Pour recevoir rapidement de l’argent de France en cas de difficulté, il est possible de recourir au service de transfert express d’espèces de Western Union (correspondant en France la Poste et correspondants agréés) qui dispose de correspondants au Japon. La seule agence de Western Union dans le Japon de l’Ouest se trouve à Nagoya. L’argent est transféré dans les minutes qui suivent la confirmation de l’ordre.

Variations climatiques:

Les meilleures périodes sont le printemps (avril-mai) et l’arrière saison (de la fin septembre jusqu’à la mi-novembre).
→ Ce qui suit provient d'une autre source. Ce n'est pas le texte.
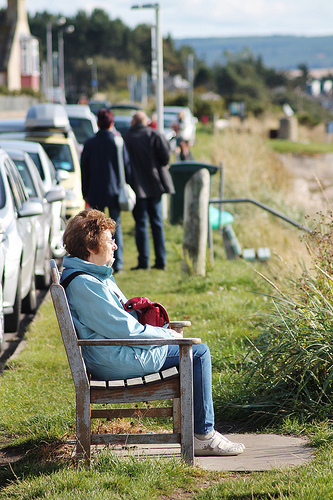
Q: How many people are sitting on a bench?
A: One.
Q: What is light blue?
A: Woman's jacket.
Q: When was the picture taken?
A: Daytime.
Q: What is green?
A: Grass.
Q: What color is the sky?
A: Blue.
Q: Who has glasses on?
A: A woman.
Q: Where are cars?
A: Parked on side of road.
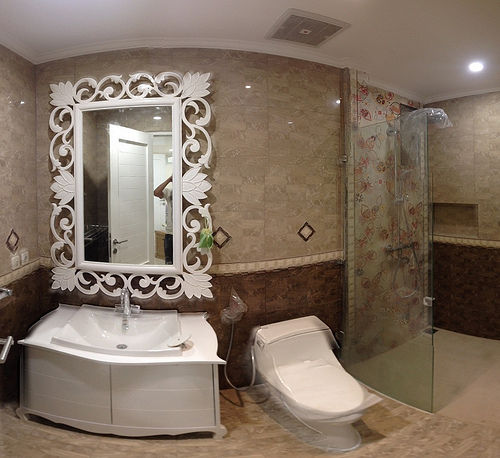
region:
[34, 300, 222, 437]
clean white bathroom sink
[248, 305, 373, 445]
A toilet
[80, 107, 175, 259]
A mirror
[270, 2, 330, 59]
a bathroom vent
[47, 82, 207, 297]
a white frame around the mirror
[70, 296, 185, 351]
A white sink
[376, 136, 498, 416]
A walk in shower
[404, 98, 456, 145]
a shower head in the shower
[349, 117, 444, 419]
a glass partition separating the shower and the main bathroom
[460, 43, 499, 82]
a light in the shower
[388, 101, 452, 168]
a plastic bag over the shower head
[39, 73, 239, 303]
mirror within ornate picture frame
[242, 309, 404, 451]
modern looking toilet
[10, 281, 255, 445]
white sink and vanity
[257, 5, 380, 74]
recessed ceiling fan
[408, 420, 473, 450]
simulated marble flooring in a bathroom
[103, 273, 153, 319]
chrome plated water faucet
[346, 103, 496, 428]
shower area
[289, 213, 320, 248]
simulated marble ornament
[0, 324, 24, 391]
handicap access railing in bathroom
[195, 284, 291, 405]
water line cable in bathroom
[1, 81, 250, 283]
mirror on the wall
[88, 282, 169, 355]
sink below the mirror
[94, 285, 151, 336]
faucet of the sink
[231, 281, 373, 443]
toilet next to sink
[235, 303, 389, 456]
white object on ground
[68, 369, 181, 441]
bottom part of sink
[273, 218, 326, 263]
diamond shaped wall design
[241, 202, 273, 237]
wall next to mirror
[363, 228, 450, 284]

En hiver, la température ne baisse vraiment que pendant les deux premiers mois de l’année. L’archipel n’est pas épargné par les chutes de neige.

En été, la chaleur est pénible en raison du taux élevé d’humidité. A la saison des pluies, de mi-juin à mi-juillet, les précipitations remontent progressivement des îles méridionales vers le nord, suivies de près par les typhons, dont l’effet se fait sentir jusqu’en octobre.

Coût de la vie / hébergement bon marché:

De nombreux touristes se laissent surprendre par le coût particulièrement élevé de la vie au Japon. Il convient de se munir de ressources suffisantes pour la durée prévue du voyage (notamment pour le transport et l’hébergement).

Le Ministère des Affaires étrangères et européennes ne peut, en aucun cas, être tenu responsable d'incidents qui pourraient survenir pendant un voyage. Les informations contenues dans les pages du site internet sont susceptibles de modification et sont données à titre indicatif. En outre, il est rappelé qu'aucune région du monde ni aucun pays ne peuvent être considérés comme étant à l'abri du risque terroriste.